Hamilton had been chasing down Andrea Kimi Antonelli for fifth place late on at the Marina Bay Street Circuit when the problem took hold.
Braking into Turn 16, sparks flew from the left-front wheel of the Ferrari, sending him off track and nullifying his challenge.
As the problem worsened, Hamilton let team-mate Charles Leclerc – who had released him to attack the Italian – back through, and was soon forced to nurse the SF-25 to the finish.
Hamilton had a buffer of around half a minute over Alonso’s Aston Martin, but with his brakes now virtually nonexistent, he had to coast around the final few laps, exploiting track limits.
This enraged Alonso, who finished just four tenths off Hamilton, leading him to launch a foul-mouthed rant over the radio.
“I cannot f***ing believe it. Is it safe to drive with no brakes?” he said.
Hamilton’s use of the extremities saw him incur the wrath of the stewards, who handed him a five-second time penalty for the misdemeanour, promoting Alonso to seventh.

The lift and coast issue that thwarted Ferrari in Singapore
After the race, Vasseur explained that Hamilton had been forced to manage the issue for the whole race, leading to a common Ferrari trait of 2025: lifting and coasting.
“Yeah, that we were overheating, not from Lap 1, but from Lap 2 or 3,” he revealed to media including Motorsport Week. “We had to do a lift and coast of the race.
“Even for them, at the end, it’s not easy to drive, because you have to adapt your braking point each lap.
“Clearly, when we pushed a couple of laps with Lewis, I think the pace was decent. But you can’t do 95% of the race on the back foot and doing management.”

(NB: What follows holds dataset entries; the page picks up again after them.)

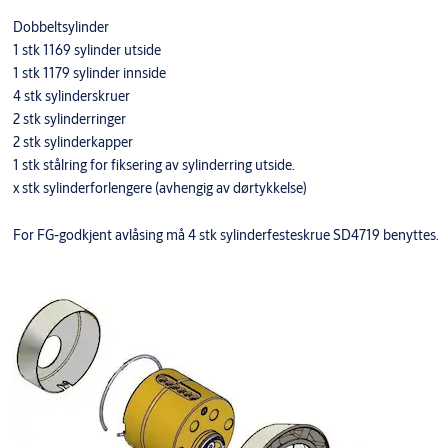
Dobbeltsylinder
1 stk 1169 sylinder utside
1 stk 1179 sylinder innside
4 stk sylinderskruer
2 stk sylinderringer
2 stk sylinderkapper
1 stk stålring for fiksering av sylinderring utside.
x stk sylinderforlengere (avhengig av dørtykkelse)
For FG-godkjent avlåsing må 4 stk sylinderfesteskrue SD4719 benyttes.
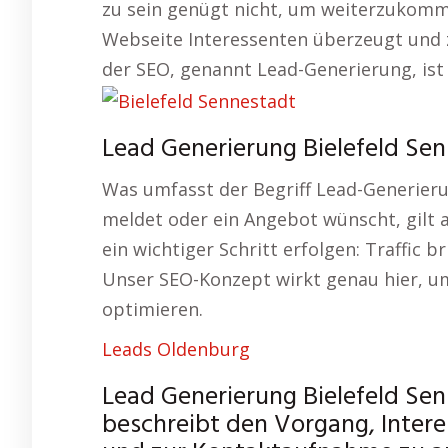
zu sein genügt nicht, um weiterzukommen
Webseite Interessenten überzeugt und 
der SEO, genannt Lead-Generierung, ist
Lead Generierung Bielefeld Sen
Was umfasst der Begriff Lead-Generieru
meldet oder ein Angebot wünscht, gilt 
ein wichtiger Schritt erfolgen: Traffic 
Unser SEO-Konzept wirkt genau hier, um
optimieren.
Leads Oldenburg
Lead Generierung Bielefeld Se
beschreibt den Vorgang, Intere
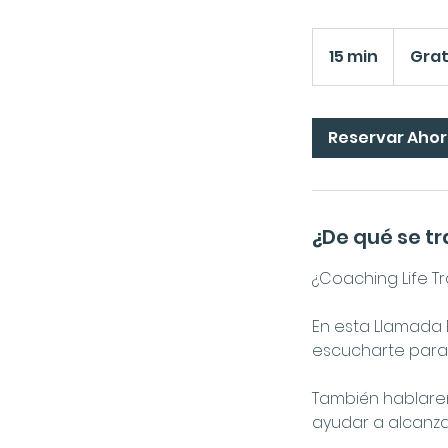
Gratis
15 min
1
Grat
5
m
i
Reservar Aho
n
¿De qué se t
¿Coaching Life T
En esta Llamada 
escucharte para 
También hablarem
ayudar a alcanza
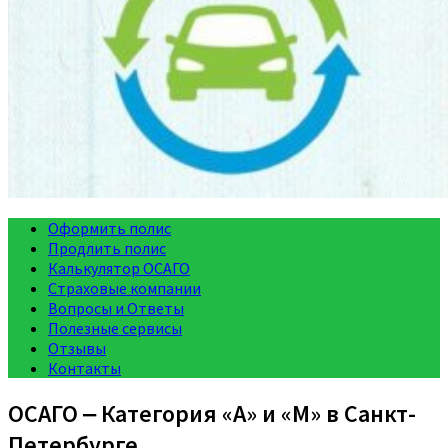
Оформить полис
Продлить полис
Калькулятор ОСАГО
Страховые компании
Вопросы и Ответы
Полезные сервисы
Отзывы
Контакты
ОСАГО ‒ Категория «A» и «M» в Санкт-
Петербурге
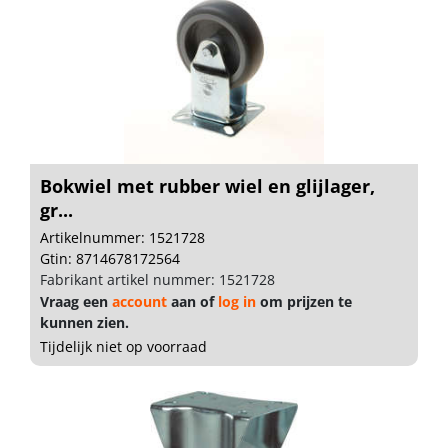
Bokwiel met rubber wiel en glijlager,
gr...
Artikelnummer: 1521728
Gtin: 8714678172564
Fabrikant artikel nummer: 1521728
Vraag een
account
aan of
log in
om prijzen te
kunnen zien.
Tijdelijk niet op voorraad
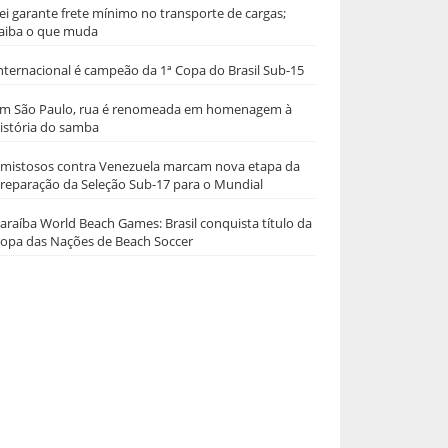
ei garante frete mínimo no transporte de cargas;
aiba o que muda
nternacional é campeão da 1ª Copa do Brasil Sub-15
m São Paulo, rua é renomeada em homenagem à
istória do samba
mistosos contra Venezuela marcam nova etapa da
reparação da Seleção Sub-17 para o Mundial
araíba World Beach Games: Brasil conquista título da
opa das Nações de Beach Soccer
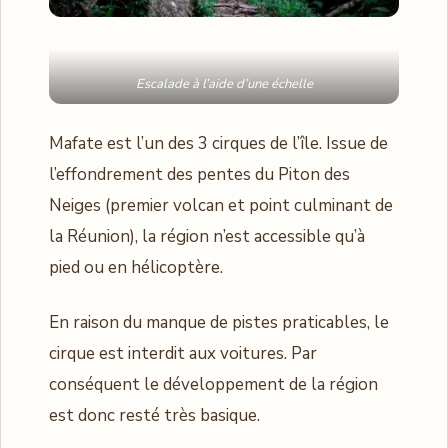
Escalade à l’aide d’une échelle
Mafate est l’un des 3 cirques de l’île. Issue de
l’effondrement des pentes du Piton des
Neiges (premier volcan et point culminant de
la Réunion), la région n’est accessible qu’à
pied ou en hélicoptère.
En raison du manque de pistes praticables, le
cirque est interdit aux voitures. Par
conséquent le développement de la région
est donc resté très basique.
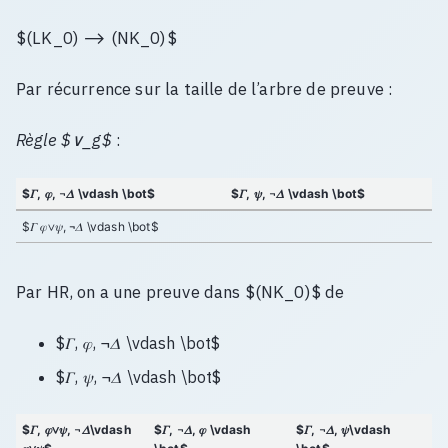
$(LK_0) ⟶ (NK_0)$
Par récurrence sur la taille de l’arbre de preuve :
Règle $∨_g$
:
$𝛤, 𝜑, ¬𝛥 \vdash \bot$
$𝛤, 𝜓, ¬𝛥 \vdash \bot$
$𝛤 𝜑∨𝜓, ¬𝛥 \vdash \bot$
Par HR, on a une preuve dans $(NK_0)$ de
$𝛤, 𝜑, ¬𝛥 \vdash \bot$
$𝛤, 𝜓, ¬𝛥 \vdash \bot$
$𝛤, 𝜑∨𝜓, ¬𝛥\vdash
$𝛤, ¬𝛥, 𝜑 \vdash
$𝛤, ¬𝛥, 𝜓\vdash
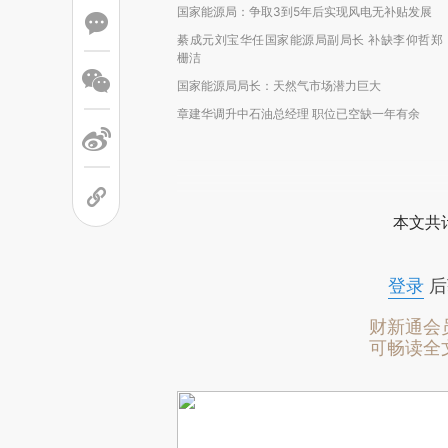
国家能源局：争取3到5年后实现风电无补贴发展
綦成元刘宝华任国家能源局副局长 补缺李仰哲郑
栅洁
国家能源局局长：天然气市场潜力巨大
章建华调升中石油总经理 职位已空缺一年有余
本文共计
登录
后
财新通会
可畅读全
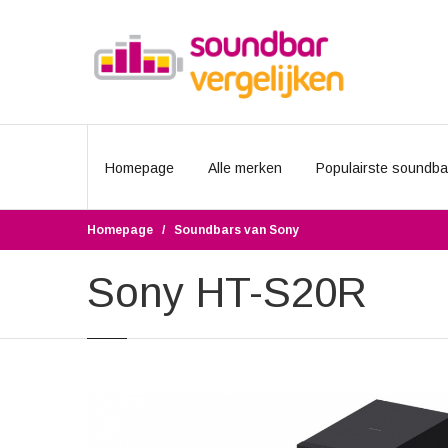
Homepage
Alle merken
Populairste soundba
Homepage
Soundbars van Sony
Sony HT-S20R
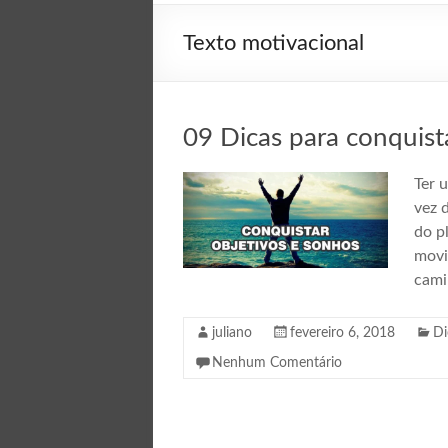
Texto motivacional
09 Dicas para conquista
Ter 
vez 
do p
movi
cami
juliano
fevereiro 6, 2018
Di
Nenhum Comentário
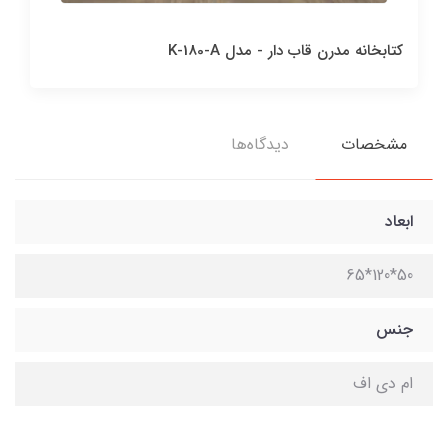
کتابخانه مدرن قاب دار - مدل K-180-A
مشخصات
دیدگاه‌ها
ابعاد
50*120*65
جنس
ام دی اف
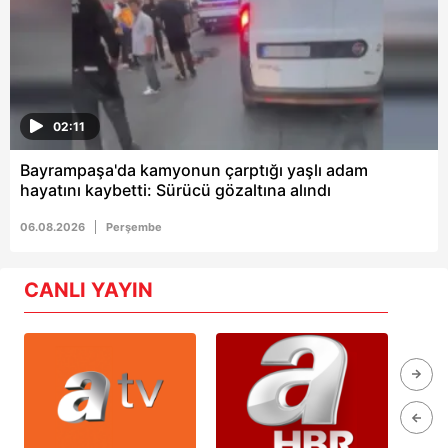
02:11
Bayrampaşa'da kamyonun çarptığı yaşlı adam
hayatını kaybetti: Sürücü gözaltına alındı
06.08.2026
Perşembe
CANLI YAYIN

Asked if the situation was breaching the limits of acceptable safety standards, Vasseur was quick to quell any notion that Ferrari was putting others at risk.
“In terms of safety, yes, because we adapted the pace,” he explained.
“It’s not that Lewis was pushing like hell in the last lap, but he was 30 seconds slower. In terms of safety, it was on the safe side.”
“It’s not the target,” Vasseur added, before laughing: “The target is to be safe, but the target is not to be 30 seconds slower.”